Krabbe-verhalen
De Krabbe of De Landverbetering, nog altijd een begrip op Rozenburg.
Het begint in de negentiende eeuw als de Maas in hoog tempo verzand.
Steeds meer zandplaten slibben aan tegen het eiland Rozenburg.
Nieuw ontstaan land is in die tijd automatisch voor de koning en dus worden de zandplaten rond Rozenburg aan het Kroondomein toegevoegd.
In 1847 worden de uitgestrekte landerijen (van o.a de Krabbe polder) op Rozenburg verkocht aan de toen nieuw opgerichtte "Vereniging tot Landverbetering".
De vereniging verwerft ook het recht om de Zeehondenplaat, de Jantjesplaat en de Noordbank te pachten en beschikt dan over ruim 1000 hectare grond!
Verschillende families uit Puttershoek, 's Gravendeel en Lage Zwaluwen trekken naar Rozenburg om grienden, rietvelden en dijken aan te leggen.
In de eerste jaren worden er gebouwen neergezet, zo komt er ook een grote woning voor de directeur die als bedrijfsleider verantwoordelijk is voor de gang van zaken op de Landverbetering.
Aanvankelijk ligt de nadruk op het kweken van biezen, op natte buitendijkse grienden, die werden gebruikt voor het vlechten van matten en stoelzittingen.

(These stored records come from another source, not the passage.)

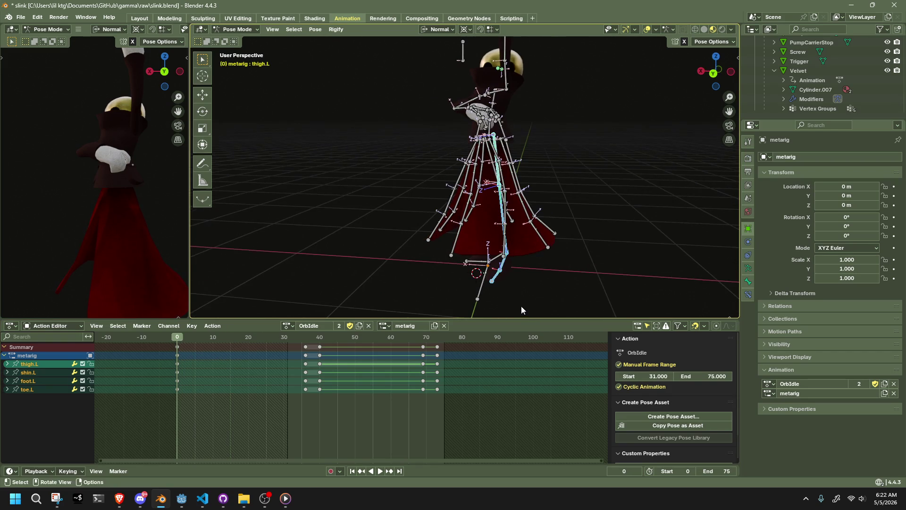
key("space")
mouse_move(195, 338)
left_mouse_down()
mouse_move(311, 352)
mouse_move(180, 372)
mouse_move(163, 349)
left_mouse_up()
key("shift+d")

Naarmate er meer gebieden zijn ingepolderd ging men zich concentreren op het verbouwen van graan en aardappelen. Vooral graan was interessant omdat de prijs daarvan erg hoog was.
Vervolgens richt men zich ook op veeteelt, er komt een boerderij met enorme schuur die ruimte gaf aan paarden,- en koeienstallen, kalverenhokken en stierenboxen, een melkkamer en een koelput, een voerhok en ziekenkamer voor het vee, opslag van landbouwwerktuigen en een werkplaats voor de monteurs.

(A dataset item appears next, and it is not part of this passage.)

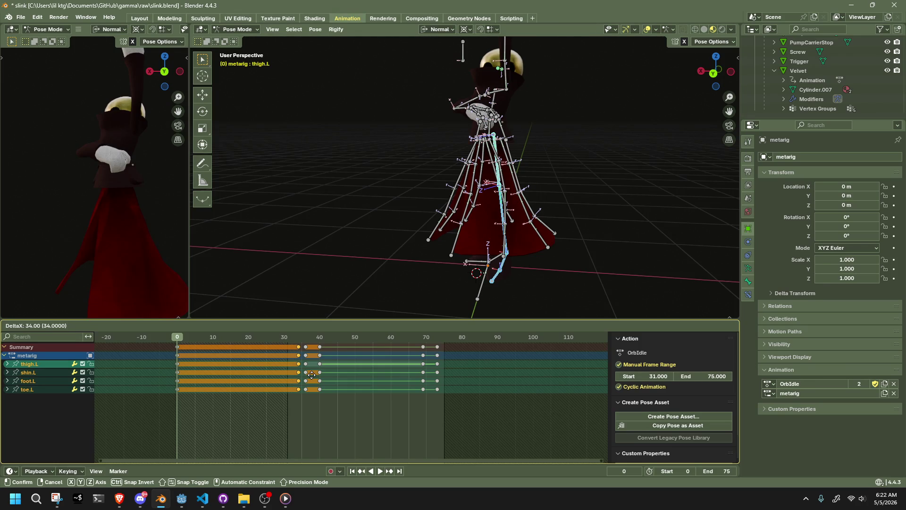
left_click(311, 375)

Verder zijn er opslagplaatsen voor landbouwproducten en in de omgeving komen een melkfabriek, een botermakerij, een smederij en een bakkerij.
De Landverbetering was dus in hoge mate zelfvoorzienend, won veel prijzen met hun producten en kreeg in 1854 ook nog toestemming om een eendenkooi te bouwen.
Nieuwe Waterweg
De invloed van de Rotterdamse haven wordt op den duur goed merkbaar. De aanleg van de Nieuwe Waterweg tussen 1866 en 1872 heeft ingrijpende gevolgen voor de Landverbetering.
Ten eerste wordt een grondstrook langs de noordkant onteigend zodat de oppervlakte met 70 hectare wordt verminderd, en als vervolgens blijkt dat de Nieuwe Waterweg niet op natuurlijke manier op diepte blijft, moet er gebaggerd worden.
Dat baggeren levert enorme hoeveelheden slib en klei op, dat in de Brielse Maas wordt gestort.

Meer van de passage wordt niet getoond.